[Items listed in a dataset]

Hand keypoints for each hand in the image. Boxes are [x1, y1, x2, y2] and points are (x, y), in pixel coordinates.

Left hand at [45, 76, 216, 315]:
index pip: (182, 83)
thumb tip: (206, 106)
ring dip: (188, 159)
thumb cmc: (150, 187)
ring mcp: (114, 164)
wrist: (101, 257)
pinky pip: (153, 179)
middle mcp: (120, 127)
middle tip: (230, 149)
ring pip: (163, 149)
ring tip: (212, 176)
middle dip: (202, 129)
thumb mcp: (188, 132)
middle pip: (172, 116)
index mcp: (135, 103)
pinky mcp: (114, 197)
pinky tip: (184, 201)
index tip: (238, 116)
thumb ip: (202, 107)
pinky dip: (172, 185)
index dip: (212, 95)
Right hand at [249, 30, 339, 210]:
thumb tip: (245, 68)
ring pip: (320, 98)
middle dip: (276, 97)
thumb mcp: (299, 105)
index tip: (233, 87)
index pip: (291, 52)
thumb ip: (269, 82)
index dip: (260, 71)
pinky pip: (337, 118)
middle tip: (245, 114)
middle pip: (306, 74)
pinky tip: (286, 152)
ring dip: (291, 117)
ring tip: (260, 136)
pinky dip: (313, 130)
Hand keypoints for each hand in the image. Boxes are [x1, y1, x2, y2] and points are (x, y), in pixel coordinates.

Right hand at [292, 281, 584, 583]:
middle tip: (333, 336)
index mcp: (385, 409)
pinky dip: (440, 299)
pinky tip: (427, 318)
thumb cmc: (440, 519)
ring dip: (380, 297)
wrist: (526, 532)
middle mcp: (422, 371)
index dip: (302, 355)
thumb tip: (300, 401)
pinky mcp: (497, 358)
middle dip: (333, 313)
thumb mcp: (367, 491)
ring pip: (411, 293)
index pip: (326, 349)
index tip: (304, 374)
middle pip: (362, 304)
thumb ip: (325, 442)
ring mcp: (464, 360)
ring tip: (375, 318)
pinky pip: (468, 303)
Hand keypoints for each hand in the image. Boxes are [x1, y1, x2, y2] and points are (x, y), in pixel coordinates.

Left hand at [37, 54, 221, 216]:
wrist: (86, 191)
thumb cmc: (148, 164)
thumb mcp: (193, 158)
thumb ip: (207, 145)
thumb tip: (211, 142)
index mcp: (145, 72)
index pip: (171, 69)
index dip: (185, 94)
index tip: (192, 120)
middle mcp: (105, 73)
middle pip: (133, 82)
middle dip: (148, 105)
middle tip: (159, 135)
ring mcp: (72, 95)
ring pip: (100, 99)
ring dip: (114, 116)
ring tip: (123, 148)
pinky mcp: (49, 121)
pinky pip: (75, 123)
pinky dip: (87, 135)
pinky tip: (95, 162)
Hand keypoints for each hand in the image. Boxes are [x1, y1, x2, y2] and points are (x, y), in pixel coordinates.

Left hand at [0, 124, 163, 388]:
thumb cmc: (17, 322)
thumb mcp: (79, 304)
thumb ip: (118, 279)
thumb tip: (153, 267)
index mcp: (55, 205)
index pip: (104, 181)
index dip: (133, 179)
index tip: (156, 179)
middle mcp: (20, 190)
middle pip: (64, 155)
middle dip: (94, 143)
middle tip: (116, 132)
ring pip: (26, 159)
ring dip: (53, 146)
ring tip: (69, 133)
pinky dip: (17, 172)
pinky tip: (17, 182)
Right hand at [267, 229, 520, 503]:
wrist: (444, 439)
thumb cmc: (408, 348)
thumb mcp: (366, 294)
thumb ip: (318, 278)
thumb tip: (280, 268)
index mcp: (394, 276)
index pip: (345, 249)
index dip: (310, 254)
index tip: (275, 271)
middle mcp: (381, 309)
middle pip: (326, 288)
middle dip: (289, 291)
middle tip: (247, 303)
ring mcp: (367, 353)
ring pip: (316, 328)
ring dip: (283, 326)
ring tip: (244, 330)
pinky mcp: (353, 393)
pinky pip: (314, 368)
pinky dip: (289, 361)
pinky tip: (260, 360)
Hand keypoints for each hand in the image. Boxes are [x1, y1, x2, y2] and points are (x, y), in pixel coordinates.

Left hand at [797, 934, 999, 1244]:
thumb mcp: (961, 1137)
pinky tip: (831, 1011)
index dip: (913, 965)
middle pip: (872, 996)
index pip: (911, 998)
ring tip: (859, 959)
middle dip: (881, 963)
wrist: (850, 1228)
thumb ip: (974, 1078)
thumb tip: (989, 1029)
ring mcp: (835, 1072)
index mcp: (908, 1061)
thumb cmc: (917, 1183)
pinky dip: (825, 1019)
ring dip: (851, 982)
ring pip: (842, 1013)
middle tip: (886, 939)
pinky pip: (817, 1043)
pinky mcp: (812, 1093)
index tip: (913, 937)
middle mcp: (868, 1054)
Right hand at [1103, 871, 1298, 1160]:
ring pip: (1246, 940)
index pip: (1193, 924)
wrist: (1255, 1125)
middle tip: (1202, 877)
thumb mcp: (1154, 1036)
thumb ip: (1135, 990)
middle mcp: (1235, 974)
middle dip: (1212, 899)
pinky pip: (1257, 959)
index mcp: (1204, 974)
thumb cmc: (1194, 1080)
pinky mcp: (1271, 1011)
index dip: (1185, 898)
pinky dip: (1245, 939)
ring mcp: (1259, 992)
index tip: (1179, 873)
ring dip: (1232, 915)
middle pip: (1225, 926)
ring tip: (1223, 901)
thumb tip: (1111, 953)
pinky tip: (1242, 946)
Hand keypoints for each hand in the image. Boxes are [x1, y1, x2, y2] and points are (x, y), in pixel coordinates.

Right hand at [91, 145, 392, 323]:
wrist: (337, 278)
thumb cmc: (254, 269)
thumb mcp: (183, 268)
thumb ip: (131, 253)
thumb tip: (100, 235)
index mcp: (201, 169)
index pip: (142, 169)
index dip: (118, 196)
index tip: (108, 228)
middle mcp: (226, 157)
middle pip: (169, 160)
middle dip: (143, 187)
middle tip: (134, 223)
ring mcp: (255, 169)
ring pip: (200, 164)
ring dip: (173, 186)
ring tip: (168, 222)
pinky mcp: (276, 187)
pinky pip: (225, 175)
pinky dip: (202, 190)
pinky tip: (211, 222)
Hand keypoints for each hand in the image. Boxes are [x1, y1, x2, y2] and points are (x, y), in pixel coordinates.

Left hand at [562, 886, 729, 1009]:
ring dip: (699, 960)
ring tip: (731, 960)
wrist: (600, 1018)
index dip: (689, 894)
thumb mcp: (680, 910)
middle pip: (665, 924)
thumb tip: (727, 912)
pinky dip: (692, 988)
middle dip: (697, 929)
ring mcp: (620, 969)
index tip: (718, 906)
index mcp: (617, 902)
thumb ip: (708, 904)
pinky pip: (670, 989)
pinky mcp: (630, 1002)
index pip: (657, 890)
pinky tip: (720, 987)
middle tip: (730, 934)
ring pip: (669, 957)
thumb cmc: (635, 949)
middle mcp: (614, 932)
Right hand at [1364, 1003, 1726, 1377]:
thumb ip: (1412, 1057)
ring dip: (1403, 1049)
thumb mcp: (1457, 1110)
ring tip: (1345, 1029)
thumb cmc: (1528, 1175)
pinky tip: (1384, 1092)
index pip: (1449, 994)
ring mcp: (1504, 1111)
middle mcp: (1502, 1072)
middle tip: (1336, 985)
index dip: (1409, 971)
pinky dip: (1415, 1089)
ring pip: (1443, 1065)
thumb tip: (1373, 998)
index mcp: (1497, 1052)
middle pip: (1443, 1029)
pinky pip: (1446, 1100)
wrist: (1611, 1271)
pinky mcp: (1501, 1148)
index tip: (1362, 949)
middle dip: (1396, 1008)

• [TASK OBJECTIVE] Working from the data above, extract solely the lines from the one containing "index mcp: (1204, 974)" through the one containing "thumb mcp: (680, 910)", exactly as they appear, both included.

• [SOLUTION]
index mcp: (1204, 974)
thumb cmc: (1194, 1080)
pinky mcp: (1271, 1011)
index dip: (1185, 898)
pinky dip: (1245, 939)
ring mcp: (1259, 992)
index tip: (1179, 873)
ring dip: (1232, 915)
middle pip: (1225, 926)
ring tip: (1223, 901)
thumb tip: (1111, 953)
pinky tip: (1242, 946)
Hand keypoints for each hand in the image. Boxes are [x1, y1, x2, y2] and points are (x, y), in pixel coordinates.

Right hand at [91, 145, 392, 323]:
wrist: (337, 278)
thumb cmc: (254, 269)
thumb mcp: (183, 268)
thumb ip: (131, 253)
thumb tip: (100, 235)
index mcp: (201, 169)
index pip: (142, 169)
index dip: (118, 196)
index tip: (108, 228)
middle mcp: (226, 157)
middle pip: (169, 160)
middle dip: (143, 187)
middle tip: (134, 223)
ring mcp: (255, 169)
ring pip: (200, 164)
ring dip: (173, 186)
ring tip: (168, 222)
pinky mcp: (276, 187)
pinky pip: (225, 175)
pinky dip: (202, 190)
pinky tip: (211, 222)
Hand keypoints for each hand in the image. Boxes are [x1, y1, x2, y2] and points are (x, y), in pixel coordinates.

Left hand at [562, 886, 729, 1009]:
ring dip: (699, 960)
ring tip: (731, 960)
wrist: (600, 1018)
index dip: (689, 894)
thumb mcp: (680, 910)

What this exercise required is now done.